**Task requirements**. Lines from the listing below that contain the string "ffffff" are to be reported.

**Excerpted records**.
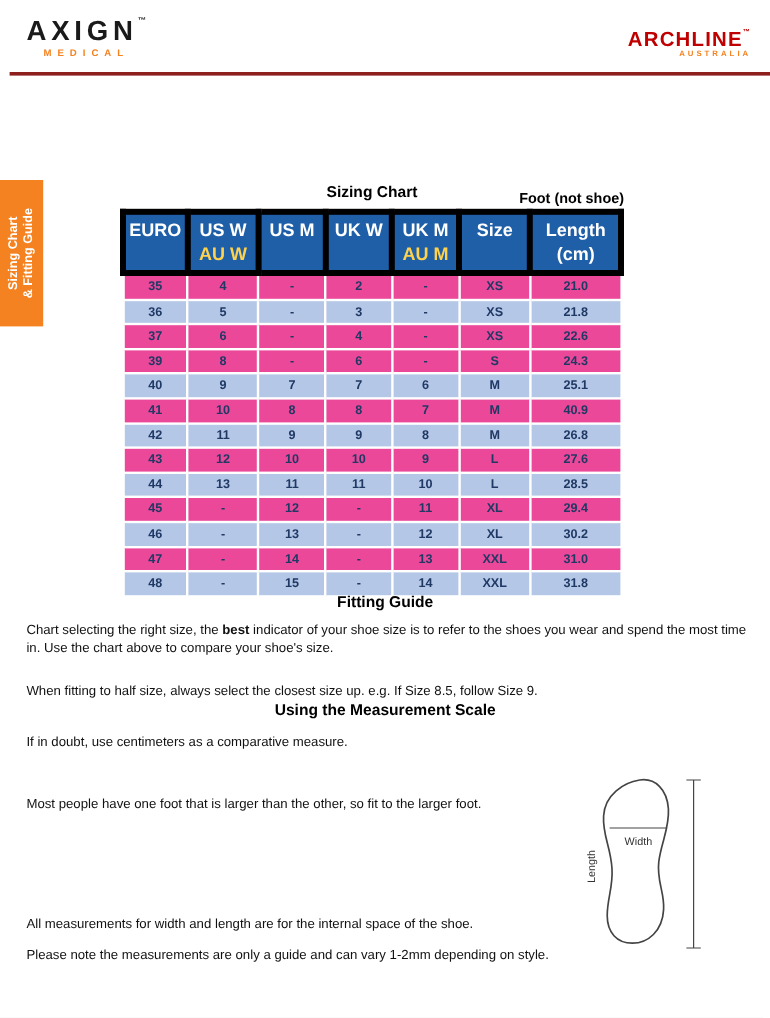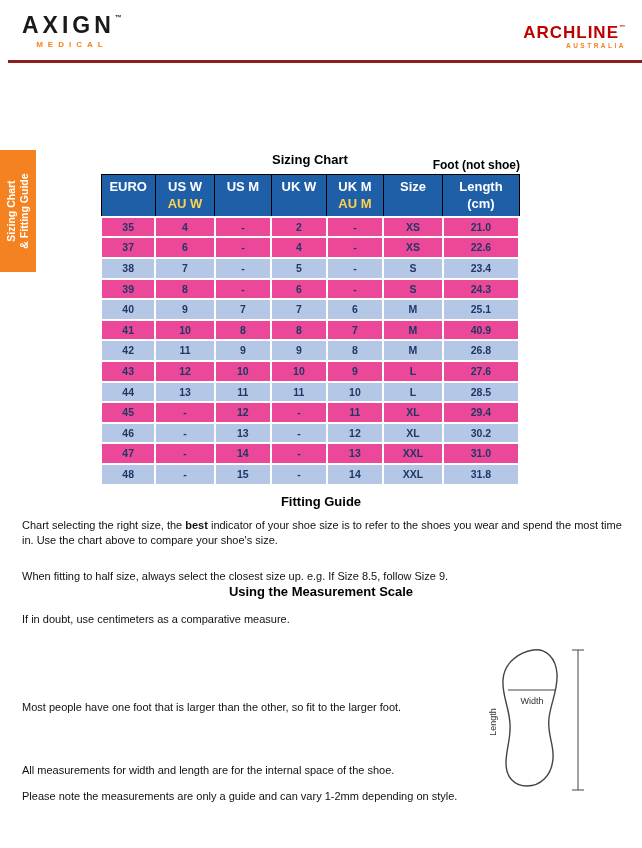--- a/index.html
+++ b/index.html
@@ -36,43 +36,43 @@
   }
 
   
   .chart-title { position:absolute; left:100px; top:152px; width:420px; text-align:center; font-size:13px; font-weight:bold; color:#000; }
   .foot-note { position:absolute; left:395px; top:158px; width:125px; text-align:right; font-size:12px; font-weight:bold; color:#000; }
   table.sizing-table {
     position:absolute; left:100px; top:174px; width:420px;
     border-collapse:collapse; table-layout:fixed;
   }
   table.sizing-table th {
-    background:#1f5fa8; color:#ffffff; font-size:13px; font-weight:bold;
-    vertical-align:top; padding:4px 0 3px 0; border:1px solid #000000; line-height:1.3;
+    background:#1f5fa8; color:#ffffff; font-size:15px; font-weight:bold;
+    vertical-align:top; padding:4px 0 3px 0; border:5px solid #000000; line-height:1.3;
   }
   table.sizing-table th .accent-line { color:#ffd24d; }
   table.sizing-table td {
     text-align:center; font-size:10.5px; font-weight:bold; color:#1f3864;
     padding:3px 0; border:2px solid #ffffff; line-height:1.2;
   }
   tr.row-a td { background:#ec4899; }
   tr.row-b td { background:#b4c7e7; }
   col.c-euro{width:13%;} col.c-usw{width:14.2%;} col.c-usm{width:13.5%;}
   col.c-ukw{width:13.3%;} col.c-ukm{width:13.5%;} col.c-size{width:14.3%;} col.c-len{width:18.2%;}
 
   
   .section-heading { position:absolute; left:0; width:642px; text-align:center; font-size:13px; font-weight:bold; color:#000; }
   .fg-heading { top:494px; }
   .ms-heading { top:584px; }
   .para { position:absolute; left:22px; font-size:11px; color:#111; line-height:1.35; }
   .p-fg1 { top:518px; width:600px; }
   .p-fg2 { top:569px; width:600px; }
   .p-ms1 { top:612px; width:600px; }
   .p-ms2 { top:637px; width:462px; }
-  .p-ms3 { top:700px; width:462px; }
+  .p-ms3 { top:663px; width:462px; }
   .p-ms4 { top:763px; width:462px; }
   .p-ms5 { top:789px; width:600px; }
 
   
   .foot-diagram { position:absolute; left:488px; top:644px; width:108px; height:152px; }
 </style>
 </head>
 <body>
 
 <div class="page">
@@ -141,37 +141,37 @@
     <tbody id="table-body">
         <tr class="row-a">
           <td>35</td>
           <td>4</td>
           <td>-</td>
           <td>2</td>
           <td>-</td>
           <td>XS</td>
           <td>21.0</td>
         </tr>
+        <tr class="row-b">
+          <td>36</td>
+          <td>5</td>
+          <td>-</td>
+          <td>3</td>
+          <td>-</td>
+          <td>XS</td>
+          <td>21.8</td>
+        </tr>
         <tr class="row-a">
           <td>37</td>
           <td>6</td>
           <td>-</td>
           <td>4</td>
           <td>-</td>
           <td>XS</td>
           <td>22.6</td>
-        </tr>
-        <tr class="row-b">
-          <td>38</td>
-          <td>7</td>
-          <td>-</td>
-          <td>5</td>
-          <td>-</td>
-          <td>S</td>
-          <td>23.4</td>
         </tr>
         <tr class="row-a">
           <td>39</td>
           <td>8</td>
           <td>-</td>
           <td>6</td>
           <td>-</td>
           <td>S</td>
           <td>24.3</td>
         </tr>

**Answer**.
-    background:#1f5fa8; color:#ffffff; font-size:13px; font-weight:bold;
+    background:#1f5fa8; color:#ffffff; font-size:15px; font-weight:bold;
     padding:3px 0; border:2px solid #ffffff; line-height:1.2;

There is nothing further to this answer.